Catholic Diocese of Spokane, Washington

From the

Official News Magazine of the Diocese of Spokane

Deacon Eric Meisfjord, Editor
P.O. Box 48, Spokane WA 99210
(509) 358-7340; FAX: (509) 358-7302

Regional Report

the Inland Register

(From the Nov. 13, 2008 edition of the Inland Register)

Archdiocese of Portland

PORTLAND – Each day for decades, Doc Hite walked, stood, sat, and eventually slumped outside a Portland abortion clinic, urging adoption over abortion. His mission was persistent testimony to what he considered a slaughter of innocents. He kept up his protest until he was 100 years old. He died last month at the age of 102

“I know we are not to declare anyone a saint before the church does, but there are many who thought of him as a living saint,” said Thomas Di Novo, a Beaverton, Ore., member of a Catholic men’s association that included Hite as its spiritual inspiration.

The former cowboy and berry farmer kept an often lonely vigil. He was not always quiet; he was arrested seven times, and spent a month in jail for his activity, where he passed the time praying and reading.
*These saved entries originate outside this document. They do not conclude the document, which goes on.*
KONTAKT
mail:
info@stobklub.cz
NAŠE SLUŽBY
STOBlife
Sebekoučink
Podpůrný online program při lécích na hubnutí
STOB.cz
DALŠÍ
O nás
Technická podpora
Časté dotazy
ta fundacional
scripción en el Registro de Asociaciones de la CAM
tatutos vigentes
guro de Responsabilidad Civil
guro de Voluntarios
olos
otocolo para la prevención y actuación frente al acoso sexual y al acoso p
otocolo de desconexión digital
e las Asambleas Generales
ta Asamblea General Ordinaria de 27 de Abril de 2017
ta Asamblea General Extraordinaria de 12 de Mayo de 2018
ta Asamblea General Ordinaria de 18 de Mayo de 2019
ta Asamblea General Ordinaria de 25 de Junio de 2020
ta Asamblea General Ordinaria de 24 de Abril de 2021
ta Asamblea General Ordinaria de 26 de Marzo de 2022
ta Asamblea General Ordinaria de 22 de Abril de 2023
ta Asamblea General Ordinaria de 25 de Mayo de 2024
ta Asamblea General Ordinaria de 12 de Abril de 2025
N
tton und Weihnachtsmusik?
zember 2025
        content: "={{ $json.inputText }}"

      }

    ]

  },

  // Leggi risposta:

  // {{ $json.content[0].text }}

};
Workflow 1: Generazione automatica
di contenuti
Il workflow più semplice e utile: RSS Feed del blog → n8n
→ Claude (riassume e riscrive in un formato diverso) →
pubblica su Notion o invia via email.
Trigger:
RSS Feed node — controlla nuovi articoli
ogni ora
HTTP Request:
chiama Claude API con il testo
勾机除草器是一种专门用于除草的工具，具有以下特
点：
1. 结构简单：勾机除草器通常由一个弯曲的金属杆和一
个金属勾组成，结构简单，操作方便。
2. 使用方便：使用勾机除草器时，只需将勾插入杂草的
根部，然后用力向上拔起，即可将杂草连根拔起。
He always spoke respectfully, if pleadingly, to the women he encountered, urging them to call an 800-number for information about adoption. He was rarely, if ever, harsh, and leaned toward compassion. In a 1999 interview, he said his motivation was “love of God and children.”

He never married. At age 100, he admitted it might have been nice to have children. Some of the women who did not abort because of his presence at a clinic would bring their babies to see him. And so, in a larger sense, he did have children, after all.

BEAVERTON – And speaking of centenarians, Father John Reedy celebrated his 100th birthday last month.

He first served as an assistant at St. Vincent de Paul Parish, Salem, where he returned later to minister as pastor for nearly 30 years. He formed long friendships in that time, including a relationship with the Moore family, who lived next door to the church.

One of the children, Marcia Moore Hull, recalled his ready wit and ability to laugh at himself, especially as his short-term memory dimmed somewhat.

Years after Hull’s mother died, she visited Father Reedy, who asked about her mother’s health. Hull haltingly explained that her mother was, well, still dead.

There was a brief pause, and then the priest said, “No wonder I haven’t heard from her.”

He never complains, Hull said. “He’s such a beautiful man – holy, holy,” said Hull. “Every time I go visit, he teaches me something.”

PORTLAND – In a recent column titled “Priestly formation in Oregon,” Portland’s Archbishop John Vlazny gave some background on the preparation given to men discerning a call to priesthood.

“Human formation has received considerable attention in recent times because of some of the problems that have occurred in the lives of clergy. A priest is a public person, called upon to represent the church in worship and in service. He must be a man of integrity and self possession in order to make a gift of himself for the mission of the church. The church looks for men with sound prudential judgment, a sense of responsibility and personal initiative, a capacity for leadership, an ability to establish and maintain wholesome friendships, and an ability to work in a collaborative, professional manner with God’s people….

“Especially important today for public ministry is a flexibility of spirit which helps a priest relate to people across a number of cultures as well as theological and ecclesial outlooks. The good priest must put on both the mind and the heart of Christ.”

— Catholic Sentinel (Archdiocese of Portland)

Archdiocese of Seattle

SEATTLE – Pete O’Brien, manager of the food bank for St. Vincent de Paul, was one of six individuals honored recently by Seattle Mayor Greg Nickels at the 17th annual Mayor’s End Hunger Awards Ceremony last month.

“We have seen a 50 percent increase in the numbers of people, and Pete has found a way to serve them all,” said Richard Bray, St. Vincent’s Director of Donor and Community Relations. “He has been a leader in pulling together food banks to address larger concerns and sharing food supplies…. He is a Catholic putting his faith into action in some tremendous ways for the poor.”